*** Text segment ***

Submitter: Joeri van Leeuwen
Description: What do engineers who work with long-distance optical fiber data transport, have in common with astronomers who study fast transients? They both need to watch out for dispersion. The speed of light is only c in vacuum. In any other medium it will be lower, and especially so at longer wavelengths. In fiber optics, the medium is the glass. For the pulses emitted by fast radio bursts (FRBs) and pulsars, the medium consists of those lonely free electrons that float between all the stars and galaxies. This medium is what normally we call "the vacuum of space" and there is only a few handful of electons per liter of space. But the sight lines are very long, so the delays add up (as shown in this animation). And so, for LOFAR, the effect may end up being so strong that intrinsically bright pulses get smeared out within even a single LOFAR channel.

*** End of Text segment ***

__Exercise aim__. Carry on the description of how dispersion smears fast radio pulses, starting right after its last sentence.

*** Record extracts ***

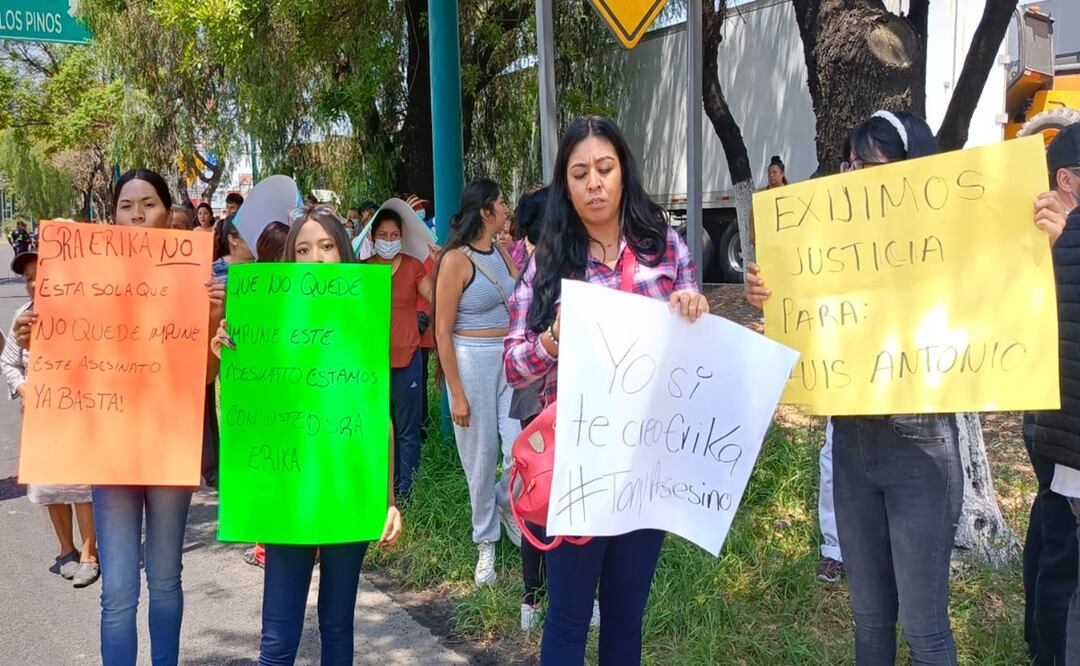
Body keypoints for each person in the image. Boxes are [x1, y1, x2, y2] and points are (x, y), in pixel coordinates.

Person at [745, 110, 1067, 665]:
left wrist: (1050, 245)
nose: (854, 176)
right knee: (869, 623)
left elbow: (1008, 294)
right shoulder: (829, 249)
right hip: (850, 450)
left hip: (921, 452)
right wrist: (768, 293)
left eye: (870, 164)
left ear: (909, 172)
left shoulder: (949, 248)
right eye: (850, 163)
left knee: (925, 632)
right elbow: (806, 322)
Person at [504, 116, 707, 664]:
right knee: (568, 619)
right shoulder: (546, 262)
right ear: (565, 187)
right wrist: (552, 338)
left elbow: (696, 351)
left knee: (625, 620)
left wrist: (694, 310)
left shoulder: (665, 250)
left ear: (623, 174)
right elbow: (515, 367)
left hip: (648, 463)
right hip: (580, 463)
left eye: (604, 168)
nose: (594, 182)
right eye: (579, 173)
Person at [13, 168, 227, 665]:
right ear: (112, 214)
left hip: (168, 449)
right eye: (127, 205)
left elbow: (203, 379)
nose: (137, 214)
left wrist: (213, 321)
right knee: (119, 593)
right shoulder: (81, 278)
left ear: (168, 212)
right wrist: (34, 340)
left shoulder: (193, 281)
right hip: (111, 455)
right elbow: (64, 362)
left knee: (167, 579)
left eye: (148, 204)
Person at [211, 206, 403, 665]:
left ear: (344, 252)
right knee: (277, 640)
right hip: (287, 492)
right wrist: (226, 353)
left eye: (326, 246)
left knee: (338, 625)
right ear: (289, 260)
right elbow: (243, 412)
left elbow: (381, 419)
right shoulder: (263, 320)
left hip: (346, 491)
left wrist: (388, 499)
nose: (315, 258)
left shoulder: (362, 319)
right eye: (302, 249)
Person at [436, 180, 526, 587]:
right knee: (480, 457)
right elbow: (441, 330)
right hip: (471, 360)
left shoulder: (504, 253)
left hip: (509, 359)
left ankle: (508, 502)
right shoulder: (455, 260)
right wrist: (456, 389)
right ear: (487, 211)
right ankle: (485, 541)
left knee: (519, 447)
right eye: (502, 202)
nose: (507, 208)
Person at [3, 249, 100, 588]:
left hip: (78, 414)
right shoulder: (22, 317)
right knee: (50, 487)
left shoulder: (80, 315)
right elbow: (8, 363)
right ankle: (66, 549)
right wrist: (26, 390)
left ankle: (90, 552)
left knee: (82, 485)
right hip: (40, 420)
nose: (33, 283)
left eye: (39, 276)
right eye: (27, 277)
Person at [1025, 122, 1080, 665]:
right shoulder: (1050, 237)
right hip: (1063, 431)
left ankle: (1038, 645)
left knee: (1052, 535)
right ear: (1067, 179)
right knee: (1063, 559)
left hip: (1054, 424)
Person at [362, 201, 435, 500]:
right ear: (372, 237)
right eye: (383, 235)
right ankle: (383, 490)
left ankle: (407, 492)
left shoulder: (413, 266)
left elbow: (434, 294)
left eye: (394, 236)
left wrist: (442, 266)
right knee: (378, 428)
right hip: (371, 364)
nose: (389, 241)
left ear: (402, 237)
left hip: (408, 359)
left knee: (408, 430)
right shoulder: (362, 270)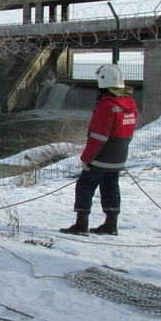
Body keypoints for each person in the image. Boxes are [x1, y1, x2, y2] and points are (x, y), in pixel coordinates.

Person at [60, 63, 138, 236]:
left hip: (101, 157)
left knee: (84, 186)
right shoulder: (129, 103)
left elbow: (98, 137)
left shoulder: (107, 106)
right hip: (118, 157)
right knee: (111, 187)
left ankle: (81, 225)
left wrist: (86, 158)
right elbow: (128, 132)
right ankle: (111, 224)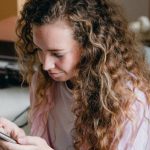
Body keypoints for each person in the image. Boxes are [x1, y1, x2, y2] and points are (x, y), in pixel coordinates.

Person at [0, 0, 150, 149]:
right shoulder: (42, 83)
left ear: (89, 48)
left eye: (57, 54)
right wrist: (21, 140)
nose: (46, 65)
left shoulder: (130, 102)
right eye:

*** End of Record extracts ***

__Exercise output__.
For that reason our paper on searching for pulsars in M31, which appeared on 28 Jan, contains a model for the free electrons within M31 (the Image, above). Potentially, the medium within M31 was already so dense (a high "DM", as noted on the gray scale bar) that the radio pulsar emission would be much blurred before it could escape the Andromeda Galaxy. Fortunately we conclude that the dispersive delay introduced in that galaxy is not enough to blind LOFAR for pulsars there.